Yesterday I half-assedly read the headlines in the New York Times, noting one article about life after death.
Several hours later in the day in which it never stopped raining I pulled the electric ass bathtub all the way up into a covered cubby near the Ocean Sciences Building door to get out of the rain for a moment and deliver their mail. When I looked over at the bike on the rack I got a vague message from the bike’s owner who passed away a couple years ago.
Then I went back and read that article in the New York Times and I was fortunate because it was my only free article as I’m not a subscriber. I hope you can read it too. It focuses on a group of scientists doing research on reincarnation, life after death and the possibility of receiving messages from the dead. Or the possibility of the dead sending messages over to this side where we’re still living. If a message is sent but there’s no one to receive it, does it make a sound?
Long ago, Russell mentioned that this guy's bike was still locked up on campus. But it didn’t register with me, didn’t sink in. I visit Ocean Sciences often but I don’t usually park the bathtub in that spot and there are usually 50,000 people milling around campus and several other bikes on all the assorted bike racks.
Yesterday however, there was no one in sight and only one bike on the rack and I stood and stared at it for a couple minutes. Like a ghost bike in more ways than one.

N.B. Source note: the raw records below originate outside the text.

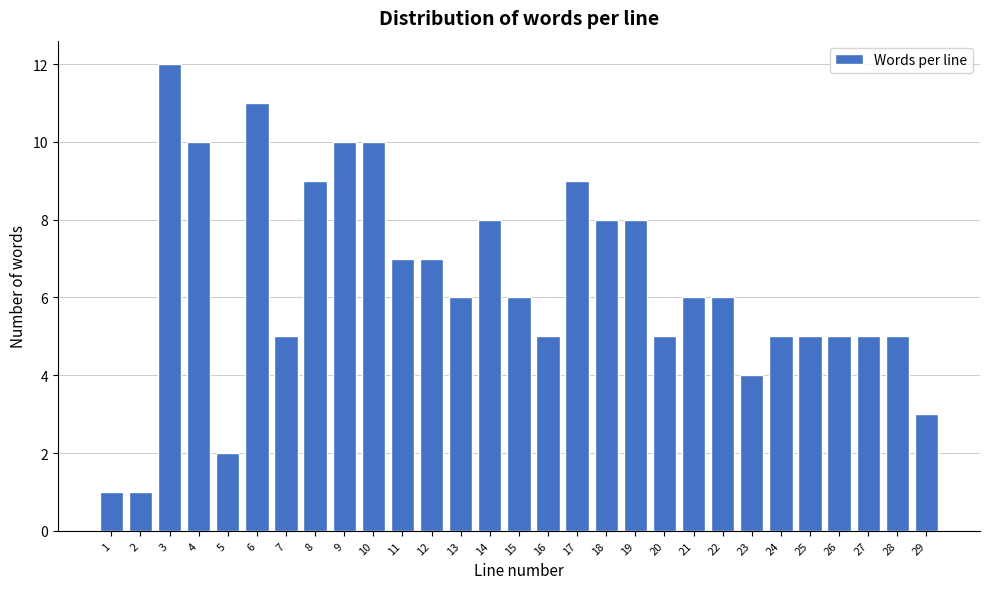

Reading right to left, list all the values displayed in this chart.

29=3	28=5	27=5	26=5	25=5	24=5	23=4	22=6	21=6	20=5	19=8	18=8	17=9	16=5	15=6	14=8	13=6	12=7	11=7	10=10	9=10	8=9	7=5	6=11	5=2	4=10	3=12	2=1	1=1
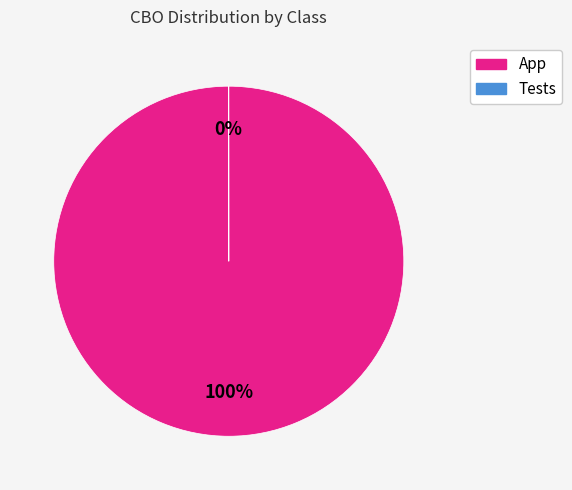

Which category has the biggest portion of the pie?

App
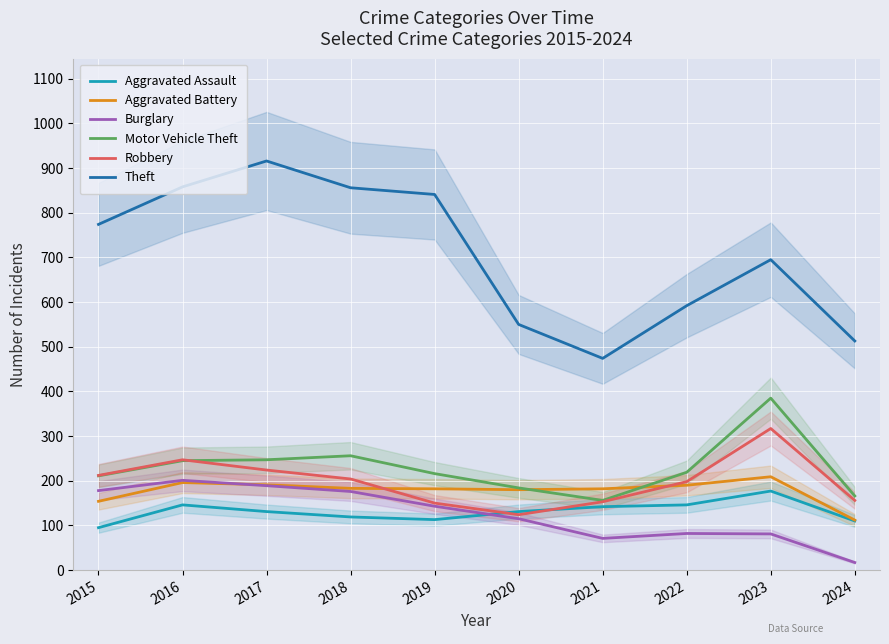

Is it true that Aggravated Assault equals 146 at 2016?

True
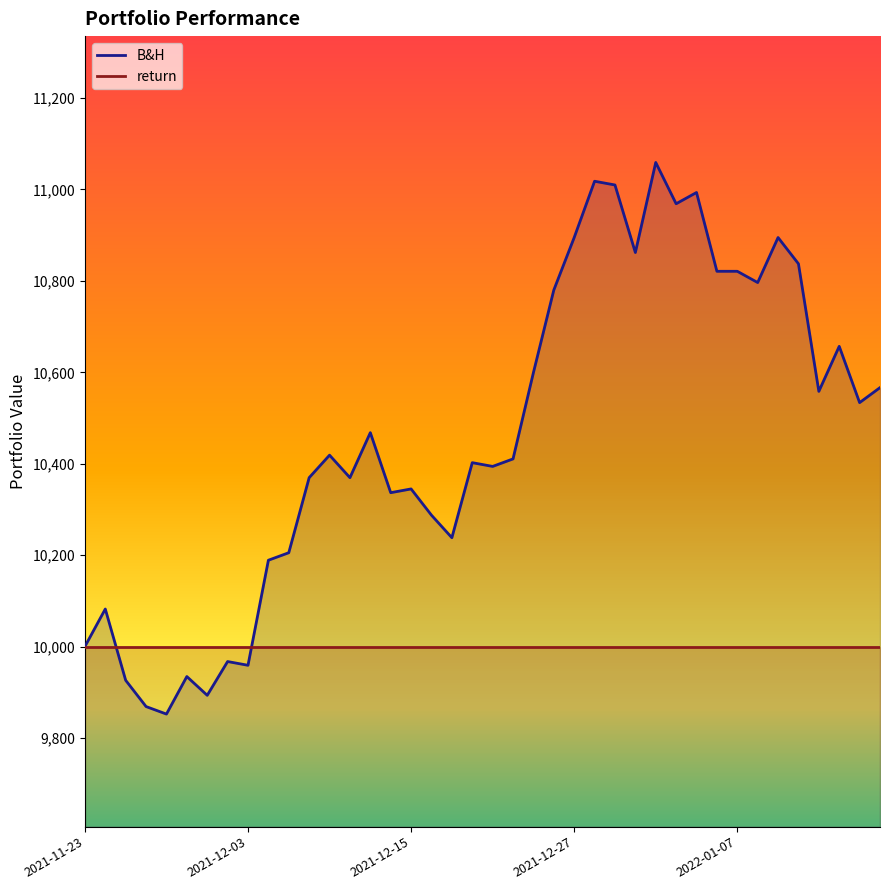

What is the value of the return point at the 33rd from the left?

10000.0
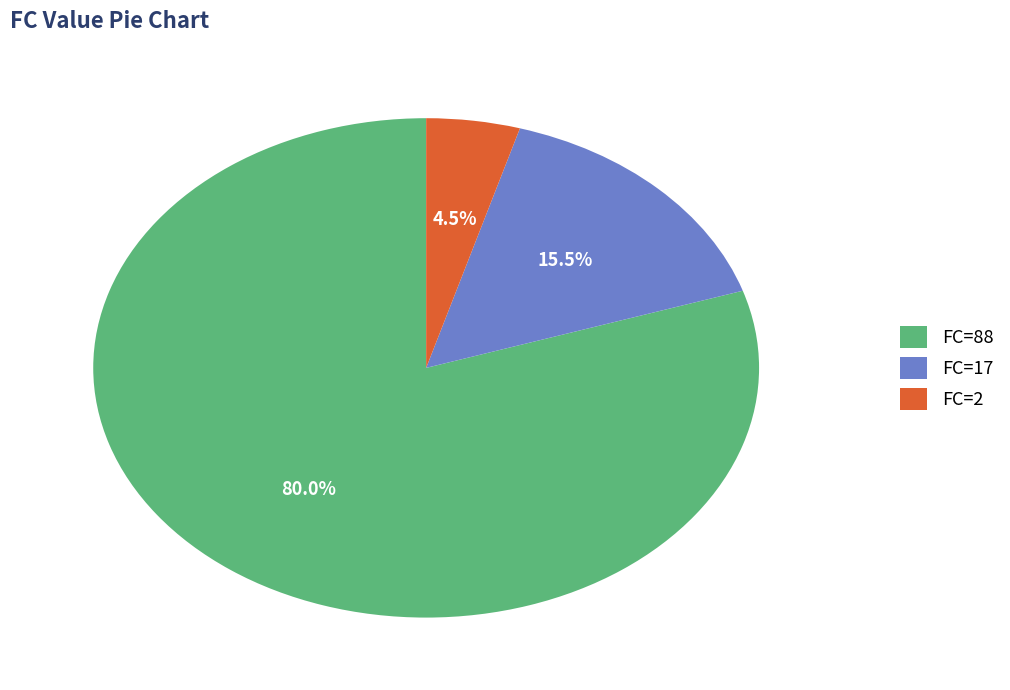

Rank the categories by value from highest to lowest.

FC=88, FC=17, FC=2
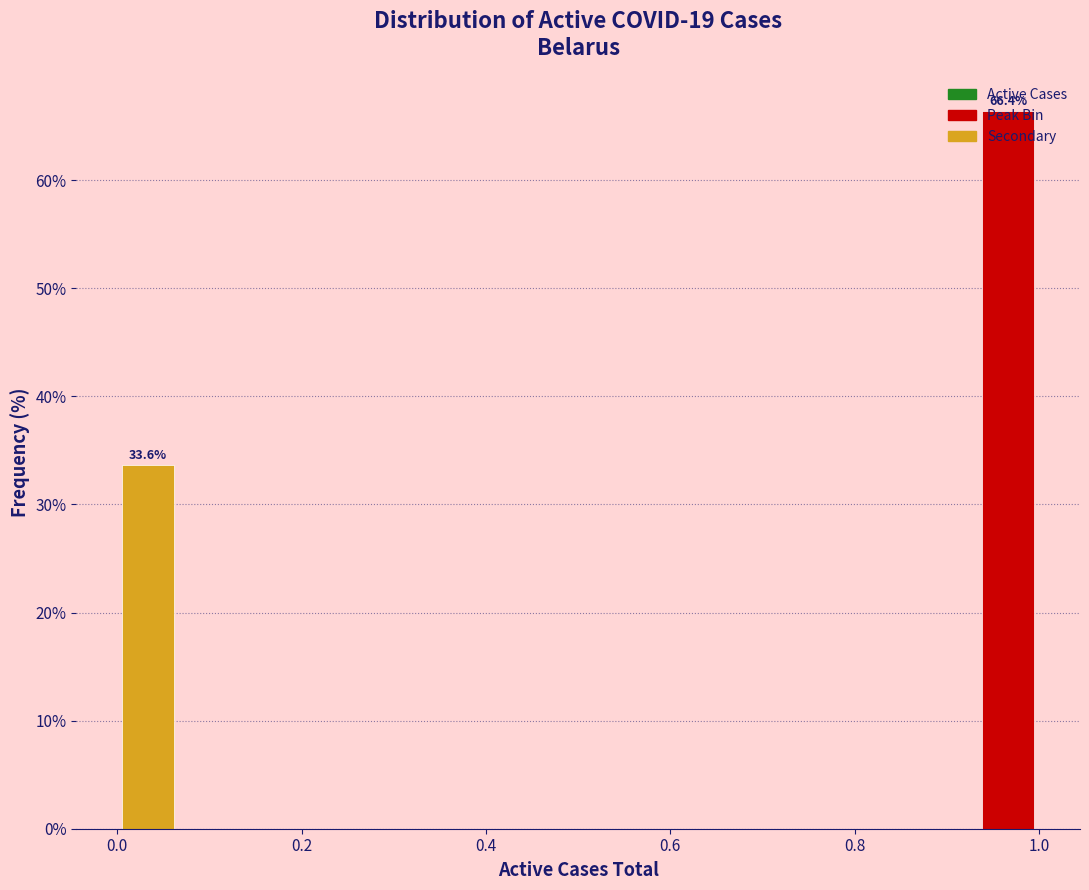

Read against the x-axis, roughly where is the centre of the tallest bar?

0.96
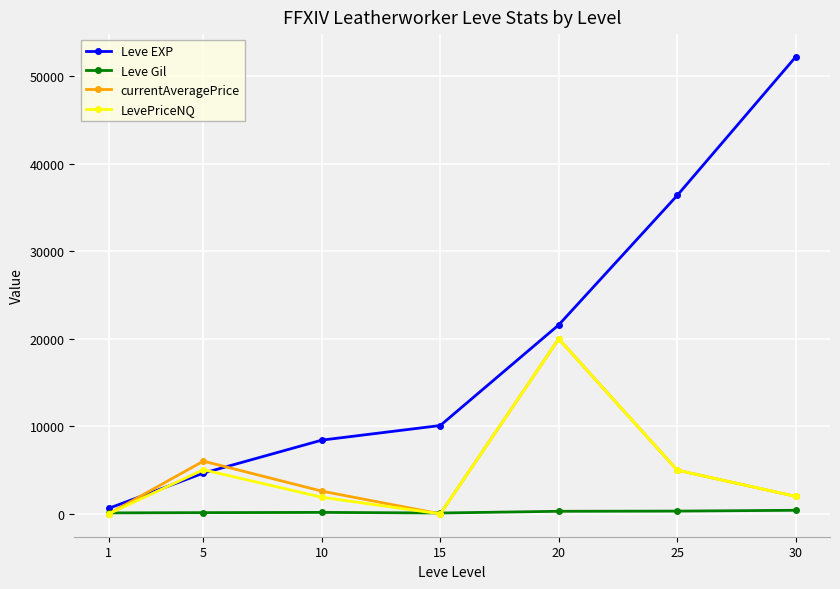

At which category is the sum across all series the highest?

20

This bike’s owner lived in his Astro van near the mothership. His van no longer functioned as an automobile and it was covered in reflective insulation bubble wrap. He kept his bike locked to a railing outside the mothership. As you can see in this old photo I pulled from the archives.

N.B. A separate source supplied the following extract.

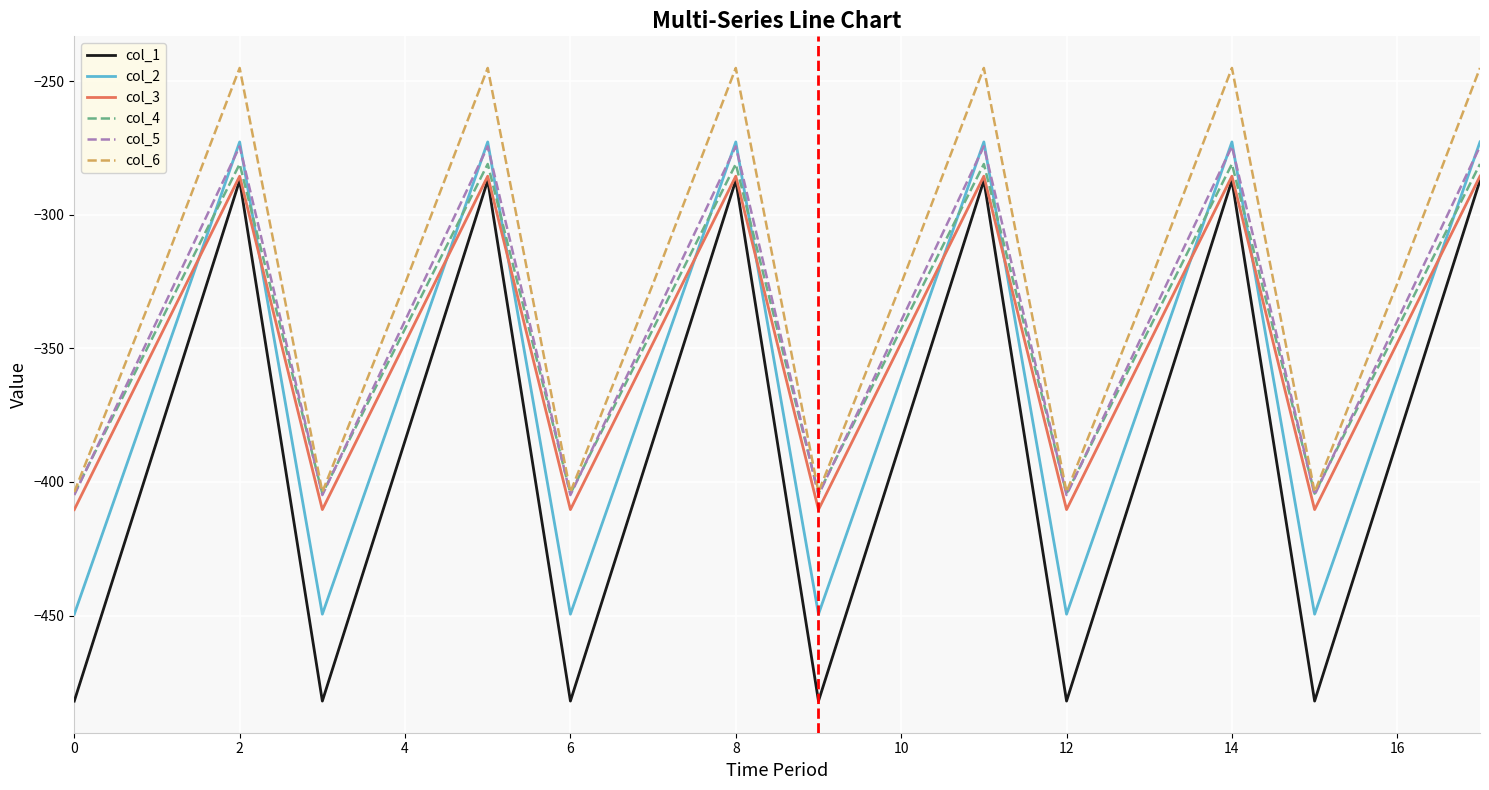

Which series has the largest range (max minus min)?

col_1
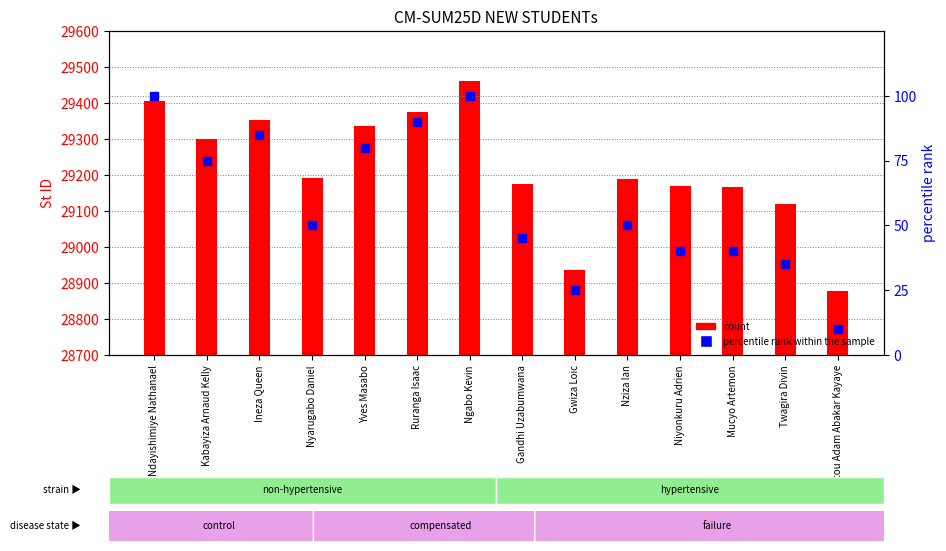

Which series reaches the maximum Y coordinate?

count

I would often see this guy riding to or from campus where he spent a lot of time in various buildings. We’d pass on sidewalks or the Burke-Gilman. I’d also see him in and around his Astro Van too because we rode by it all day everyday.
I never had any conversation with the guy. Perhaps that’s why yesterday’s message was vague but I acknowledged it respectfully like a subtle chin tilt when crossing paths with another messenger.